---- Entries supplied
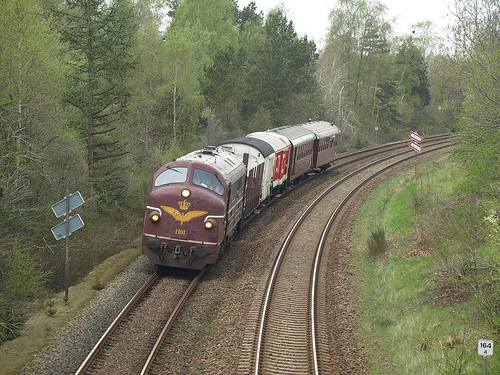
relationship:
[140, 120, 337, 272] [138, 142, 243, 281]
train has car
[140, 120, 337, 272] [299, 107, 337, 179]
train has car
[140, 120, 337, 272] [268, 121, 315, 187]
train has car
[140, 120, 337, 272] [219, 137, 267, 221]
train has car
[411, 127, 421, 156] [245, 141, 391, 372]
signs next to tracks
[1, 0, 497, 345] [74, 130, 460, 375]
trees line track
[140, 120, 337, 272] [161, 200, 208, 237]
train has design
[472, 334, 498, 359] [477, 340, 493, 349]
sign has lettering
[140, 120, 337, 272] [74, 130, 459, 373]
train on track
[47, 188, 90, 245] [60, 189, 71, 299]
sign on pole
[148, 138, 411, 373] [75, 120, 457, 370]
gravel between tracks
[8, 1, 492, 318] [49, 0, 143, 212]
area has tree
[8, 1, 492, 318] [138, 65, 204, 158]
area has tree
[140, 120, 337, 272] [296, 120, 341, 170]
train has car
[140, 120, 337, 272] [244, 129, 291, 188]
train has cart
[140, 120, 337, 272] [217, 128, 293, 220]
train has car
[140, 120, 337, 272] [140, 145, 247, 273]
train has car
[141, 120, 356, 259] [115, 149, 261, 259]
train has cart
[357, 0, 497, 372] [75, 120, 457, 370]
foliage lines tracks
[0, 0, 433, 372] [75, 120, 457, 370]
foliage lines tracks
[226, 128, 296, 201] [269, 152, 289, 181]
car has lettering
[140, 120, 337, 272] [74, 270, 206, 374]
train on a track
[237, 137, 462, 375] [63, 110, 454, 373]
track next to train track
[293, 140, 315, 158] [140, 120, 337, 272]
windows on side of train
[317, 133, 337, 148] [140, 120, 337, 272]
windows on side of train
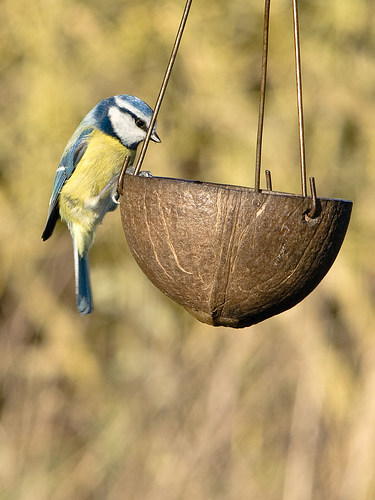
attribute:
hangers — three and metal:
[159, 101, 305, 122]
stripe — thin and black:
[117, 108, 154, 135]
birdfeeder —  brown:
[146, 234, 297, 298]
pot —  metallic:
[167, 223, 325, 307]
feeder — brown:
[124, 187, 339, 358]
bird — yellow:
[41, 87, 159, 313]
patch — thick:
[197, 185, 255, 319]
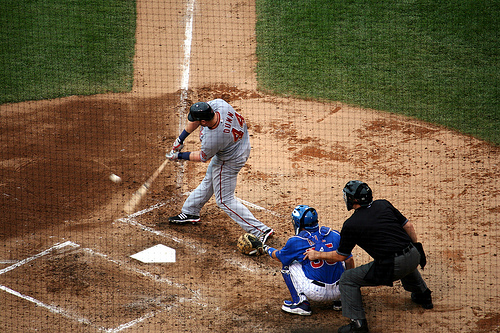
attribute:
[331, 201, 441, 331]
suit — black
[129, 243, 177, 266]
plate — white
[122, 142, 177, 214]
bat — wooden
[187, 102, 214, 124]
helmet — black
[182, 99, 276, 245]
uniform — gray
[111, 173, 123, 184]
ball — in the air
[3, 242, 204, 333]
box — painted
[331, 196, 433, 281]
shirt — black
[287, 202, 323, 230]
helmet — blue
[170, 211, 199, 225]
shoe — black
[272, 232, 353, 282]
shirt — red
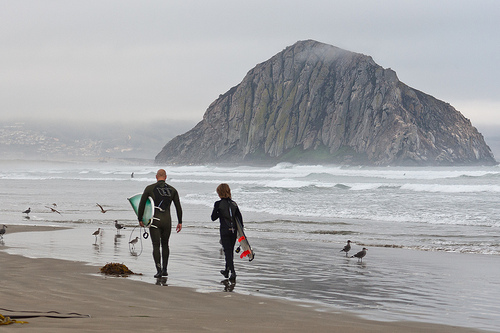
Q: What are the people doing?
A: Walking.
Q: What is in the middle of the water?
A: Mountain.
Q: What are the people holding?
A: Surfboards.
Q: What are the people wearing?
A: Wetsuits.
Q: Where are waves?
A: In the ocean.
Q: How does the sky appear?
A: Overcast.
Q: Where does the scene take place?
A: At the beach.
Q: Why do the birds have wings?
A: To fly.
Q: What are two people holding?
A: Surfboards.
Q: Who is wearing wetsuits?
A: Surfers.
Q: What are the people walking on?
A: Wet sand.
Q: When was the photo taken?
A: During the daytime.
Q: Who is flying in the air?
A: Two birds.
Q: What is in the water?
A: Birds.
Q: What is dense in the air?
A: Fog.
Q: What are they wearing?
A: Wetsuits.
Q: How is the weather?
A: Overcast.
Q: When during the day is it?
A: Early evening.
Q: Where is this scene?
A: Beachside.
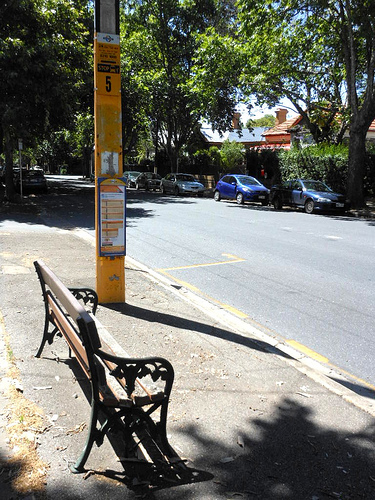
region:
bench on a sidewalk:
[7, 253, 253, 494]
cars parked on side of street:
[165, 143, 351, 218]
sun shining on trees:
[150, 14, 361, 102]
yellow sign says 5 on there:
[96, 29, 124, 302]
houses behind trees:
[192, 121, 373, 171]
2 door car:
[212, 171, 272, 218]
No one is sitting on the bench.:
[8, 258, 228, 487]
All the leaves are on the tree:
[1, 0, 350, 118]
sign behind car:
[2, 137, 51, 202]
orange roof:
[261, 109, 303, 150]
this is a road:
[199, 216, 289, 284]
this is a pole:
[92, 3, 126, 282]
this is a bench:
[34, 290, 119, 419]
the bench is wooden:
[42, 271, 63, 298]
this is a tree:
[137, 6, 201, 122]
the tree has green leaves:
[202, 46, 228, 68]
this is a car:
[215, 174, 262, 202]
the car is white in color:
[181, 181, 192, 189]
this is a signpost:
[16, 137, 22, 201]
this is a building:
[265, 117, 297, 141]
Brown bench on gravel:
[19, 252, 188, 417]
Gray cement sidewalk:
[109, 312, 271, 421]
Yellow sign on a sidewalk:
[74, 147, 167, 273]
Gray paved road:
[154, 194, 306, 308]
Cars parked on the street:
[129, 163, 349, 214]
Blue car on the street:
[196, 171, 286, 204]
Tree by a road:
[131, 56, 225, 202]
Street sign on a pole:
[14, 135, 51, 208]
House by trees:
[249, 102, 312, 149]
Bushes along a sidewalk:
[198, 143, 372, 183]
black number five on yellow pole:
[95, 69, 125, 116]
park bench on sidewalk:
[31, 260, 186, 487]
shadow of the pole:
[61, 298, 374, 397]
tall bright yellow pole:
[83, 6, 141, 311]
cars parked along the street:
[126, 163, 354, 224]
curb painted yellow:
[184, 278, 335, 385]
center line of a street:
[267, 214, 355, 271]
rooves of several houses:
[194, 103, 353, 154]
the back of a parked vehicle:
[5, 151, 58, 207]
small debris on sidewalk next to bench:
[60, 418, 254, 488]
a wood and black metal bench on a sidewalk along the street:
[20, 254, 190, 475]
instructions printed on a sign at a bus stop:
[93, 174, 130, 257]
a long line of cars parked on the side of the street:
[131, 168, 350, 214]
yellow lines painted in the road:
[151, 244, 247, 304]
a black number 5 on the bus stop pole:
[98, 70, 119, 95]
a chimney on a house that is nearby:
[270, 104, 294, 123]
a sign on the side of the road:
[14, 134, 29, 198]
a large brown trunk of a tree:
[324, 29, 374, 200]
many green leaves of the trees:
[128, 9, 306, 114]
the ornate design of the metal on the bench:
[107, 361, 170, 385]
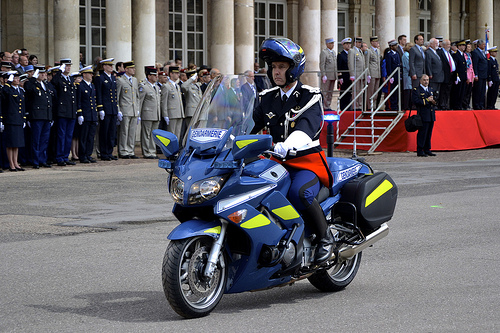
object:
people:
[365, 35, 381, 111]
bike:
[152, 74, 400, 321]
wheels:
[161, 234, 230, 321]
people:
[384, 40, 406, 111]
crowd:
[0, 52, 221, 170]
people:
[408, 34, 432, 90]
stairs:
[325, 67, 407, 152]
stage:
[332, 109, 500, 150]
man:
[336, 37, 352, 111]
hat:
[342, 37, 353, 44]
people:
[2, 70, 31, 172]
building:
[3, 0, 497, 172]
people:
[318, 38, 335, 111]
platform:
[320, 106, 499, 152]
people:
[347, 37, 369, 112]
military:
[0, 48, 120, 171]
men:
[116, 61, 142, 157]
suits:
[114, 73, 139, 155]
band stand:
[323, 110, 484, 148]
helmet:
[258, 34, 307, 83]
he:
[245, 36, 338, 265]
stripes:
[198, 175, 397, 235]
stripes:
[235, 134, 264, 148]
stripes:
[153, 130, 171, 146]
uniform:
[2, 80, 30, 147]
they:
[320, 33, 500, 109]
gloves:
[272, 129, 312, 157]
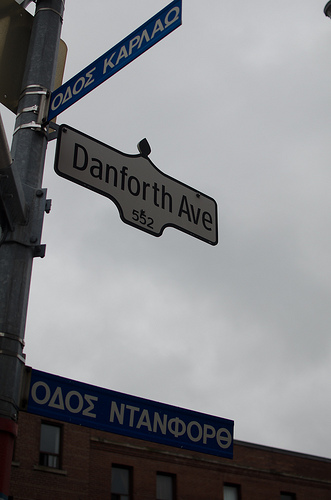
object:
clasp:
[13, 123, 42, 136]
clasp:
[15, 105, 38, 119]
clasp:
[18, 90, 47, 100]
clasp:
[20, 84, 46, 94]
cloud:
[25, 0, 331, 460]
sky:
[30, 0, 331, 460]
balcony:
[33, 418, 67, 475]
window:
[155, 469, 177, 499]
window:
[221, 480, 242, 499]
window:
[278, 491, 297, 499]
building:
[11, 409, 331, 500]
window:
[110, 463, 135, 499]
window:
[40, 421, 63, 470]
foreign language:
[27, 368, 234, 458]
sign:
[25, 362, 234, 458]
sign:
[53, 122, 218, 247]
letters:
[50, 6, 180, 111]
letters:
[72, 142, 213, 232]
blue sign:
[45, 0, 182, 122]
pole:
[0, 0, 66, 418]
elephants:
[53, 123, 218, 247]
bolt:
[44, 199, 52, 214]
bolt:
[33, 244, 46, 258]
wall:
[11, 409, 331, 500]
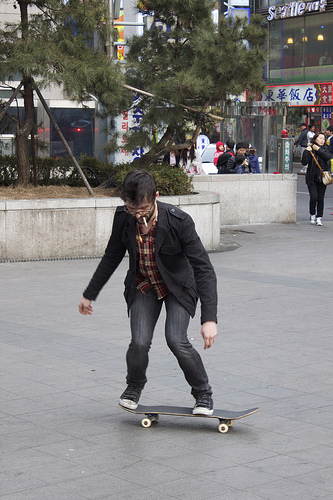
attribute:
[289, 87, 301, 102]
word — blue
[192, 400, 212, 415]
shoe — black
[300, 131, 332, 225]
women — Asian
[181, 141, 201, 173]
women — Asian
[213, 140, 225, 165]
coat — pink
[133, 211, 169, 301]
shirt — red, plaid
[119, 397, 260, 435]
skateboard — black, white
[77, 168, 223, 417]
man — white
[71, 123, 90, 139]
light — red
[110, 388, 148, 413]
shoe — black, white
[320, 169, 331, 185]
bag — brown, white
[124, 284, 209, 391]
jeans — dark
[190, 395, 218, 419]
shoe — white, black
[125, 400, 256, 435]
skateboard — black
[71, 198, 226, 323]
coat — black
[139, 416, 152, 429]
wheel — white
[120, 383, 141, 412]
shoe — black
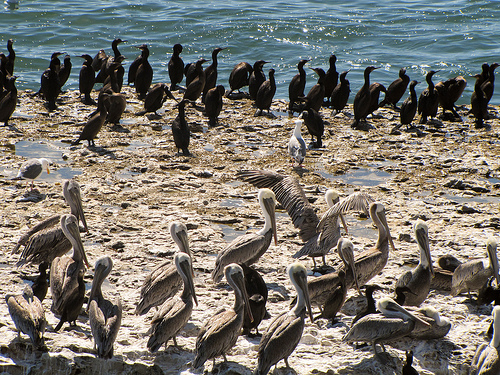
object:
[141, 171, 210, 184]
beach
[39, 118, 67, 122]
line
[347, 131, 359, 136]
twig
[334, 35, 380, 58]
water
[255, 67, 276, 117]
pelicans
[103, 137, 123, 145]
sand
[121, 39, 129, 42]
bill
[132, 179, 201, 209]
claw prints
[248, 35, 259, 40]
reflection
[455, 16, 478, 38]
foam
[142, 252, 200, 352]
seagull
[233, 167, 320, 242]
wings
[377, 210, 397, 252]
beak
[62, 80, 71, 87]
bubbles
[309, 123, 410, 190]
shore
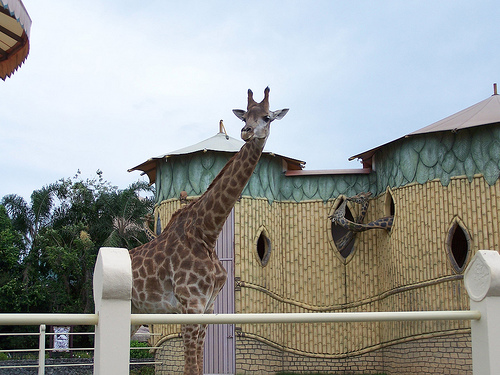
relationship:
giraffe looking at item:
[128, 87, 288, 369] [1, 2, 31, 86]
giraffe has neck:
[128, 87, 288, 369] [199, 142, 256, 237]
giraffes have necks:
[331, 193, 394, 259] [343, 221, 392, 258]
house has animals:
[140, 121, 500, 364] [331, 193, 394, 259]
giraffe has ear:
[128, 87, 288, 369] [227, 102, 293, 120]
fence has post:
[5, 244, 498, 374] [37, 324, 47, 375]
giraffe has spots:
[128, 87, 288, 369] [164, 231, 181, 260]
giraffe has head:
[328, 192, 371, 260] [344, 189, 371, 216]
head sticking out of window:
[344, 189, 371, 216] [328, 196, 358, 255]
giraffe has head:
[128, 87, 288, 369] [344, 189, 371, 216]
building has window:
[140, 121, 500, 364] [328, 196, 358, 255]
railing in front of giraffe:
[2, 298, 498, 333] [128, 87, 288, 369]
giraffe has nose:
[128, 87, 288, 369] [239, 127, 254, 134]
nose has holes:
[239, 127, 254, 134] [244, 126, 252, 132]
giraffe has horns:
[128, 87, 288, 369] [244, 88, 273, 104]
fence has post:
[5, 244, 498, 374] [36, 324, 45, 374]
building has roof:
[140, 121, 500, 364] [127, 123, 291, 161]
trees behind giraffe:
[1, 189, 137, 319] [128, 87, 288, 369]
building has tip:
[140, 121, 500, 364] [213, 118, 227, 137]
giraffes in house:
[331, 193, 394, 259] [140, 121, 500, 364]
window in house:
[328, 196, 358, 255] [140, 121, 500, 364]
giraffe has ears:
[128, 87, 288, 369] [227, 102, 293, 120]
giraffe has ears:
[128, 87, 288, 369] [232, 107, 287, 119]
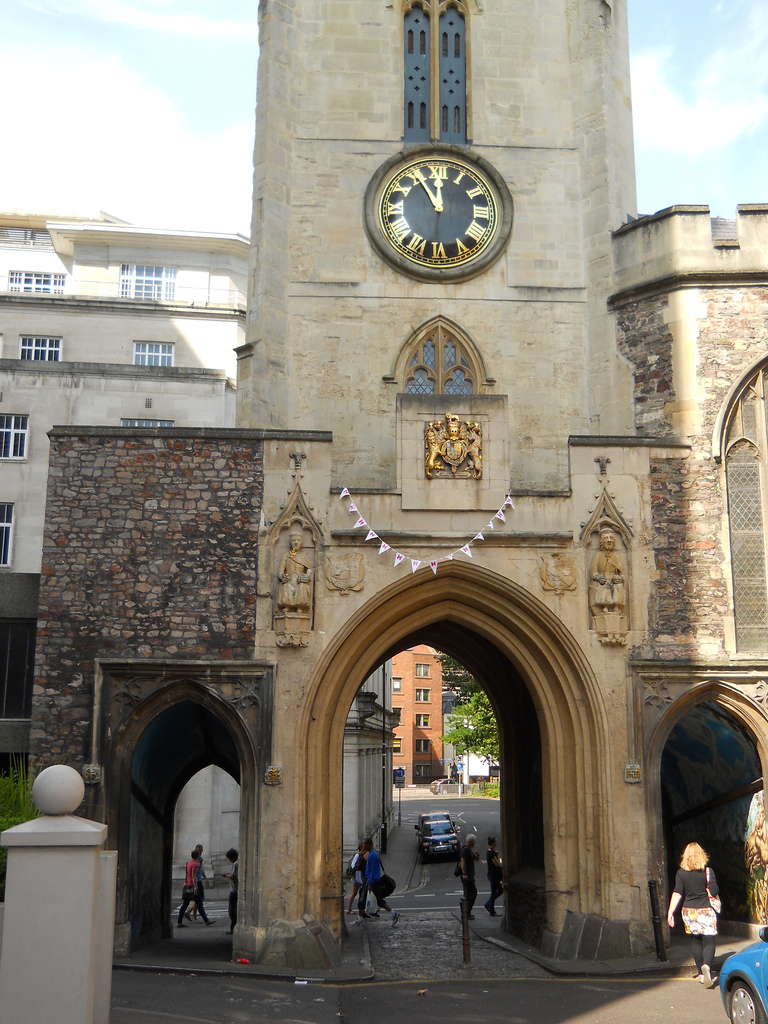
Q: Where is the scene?
A: Near a church.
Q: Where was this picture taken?
A: In a city.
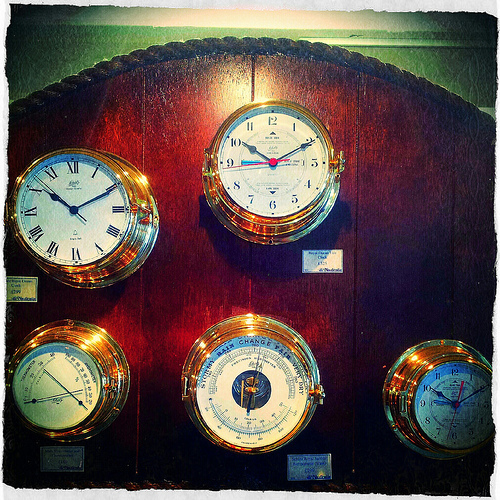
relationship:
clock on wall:
[199, 99, 346, 251] [12, 9, 494, 488]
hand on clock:
[238, 139, 274, 164] [199, 99, 346, 251]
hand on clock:
[275, 137, 317, 166] [199, 99, 346, 251]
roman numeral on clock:
[64, 156, 80, 178] [11, 141, 162, 293]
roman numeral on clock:
[109, 204, 130, 217] [11, 141, 162, 293]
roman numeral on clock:
[68, 245, 84, 266] [11, 141, 162, 293]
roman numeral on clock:
[22, 206, 39, 217] [11, 141, 162, 293]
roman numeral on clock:
[46, 239, 61, 263] [11, 141, 162, 293]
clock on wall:
[11, 141, 162, 293] [12, 9, 494, 488]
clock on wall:
[376, 334, 491, 463] [12, 9, 494, 488]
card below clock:
[299, 250, 346, 279] [199, 99, 346, 251]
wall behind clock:
[12, 9, 494, 488] [199, 99, 346, 251]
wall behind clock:
[12, 9, 494, 488] [11, 141, 162, 293]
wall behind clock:
[12, 9, 494, 488] [376, 334, 491, 463]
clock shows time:
[199, 99, 346, 251] [227, 133, 316, 162]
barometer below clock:
[179, 310, 327, 461] [199, 99, 346, 251]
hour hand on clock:
[42, 186, 88, 227] [11, 141, 162, 293]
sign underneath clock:
[8, 276, 40, 304] [11, 141, 162, 293]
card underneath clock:
[299, 250, 346, 279] [199, 99, 346, 251]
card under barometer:
[283, 451, 336, 483] [179, 310, 327, 461]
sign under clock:
[8, 276, 40, 304] [11, 141, 162, 293]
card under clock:
[299, 250, 346, 279] [199, 99, 346, 251]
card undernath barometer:
[283, 451, 336, 483] [179, 310, 327, 461]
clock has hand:
[199, 99, 346, 251] [238, 139, 274, 164]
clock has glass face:
[199, 99, 346, 251] [217, 104, 333, 220]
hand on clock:
[431, 387, 456, 408] [376, 334, 491, 463]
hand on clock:
[459, 381, 495, 408] [376, 334, 491, 463]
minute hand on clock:
[79, 189, 115, 223] [11, 141, 162, 293]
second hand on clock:
[33, 173, 91, 228] [11, 141, 162, 293]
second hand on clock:
[222, 156, 293, 172] [199, 99, 346, 251]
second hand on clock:
[442, 379, 466, 447] [376, 334, 491, 463]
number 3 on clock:
[310, 156, 322, 169] [199, 99, 346, 251]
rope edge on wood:
[8, 33, 494, 133] [8, 37, 496, 489]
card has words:
[299, 250, 346, 279] [307, 250, 336, 267]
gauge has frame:
[14, 341, 104, 429] [7, 317, 136, 446]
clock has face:
[11, 141, 162, 293] [17, 154, 131, 266]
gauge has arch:
[14, 341, 104, 429] [62, 355, 96, 406]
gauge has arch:
[14, 341, 104, 429] [27, 356, 59, 407]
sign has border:
[8, 276, 40, 304] [7, 274, 40, 305]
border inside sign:
[7, 274, 40, 305] [8, 276, 40, 304]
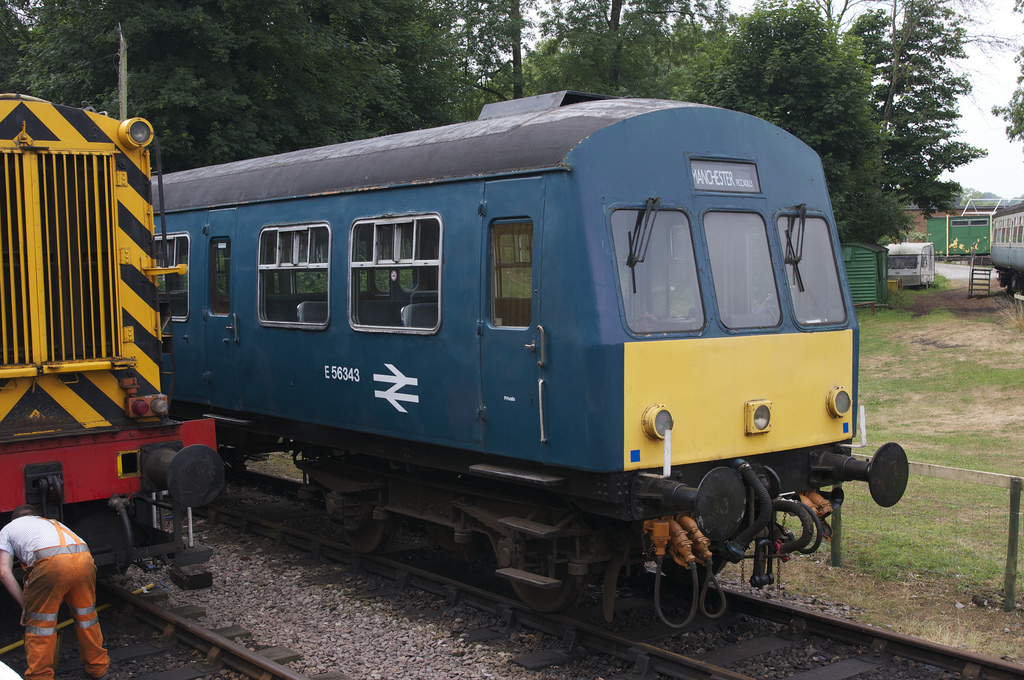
--------
Can you reproduce the stretch from the start of the records through the line containing "train has design" word for word, leaving the pictures out of your answer?

▶ _Response below_:
relationship:
[140, 120, 337, 272] [138, 142, 243, 281]
train has car
[140, 120, 337, 272] [299, 107, 337, 179]
train has car
[140, 120, 337, 272] [268, 121, 315, 187]
train has car
[140, 120, 337, 272] [219, 137, 267, 221]
train has car
[411, 127, 421, 156] [245, 141, 391, 372]
signs next to tracks
[1, 0, 497, 345] [74, 130, 460, 375]
trees line track
[140, 120, 337, 272] [161, 200, 208, 237]
train has design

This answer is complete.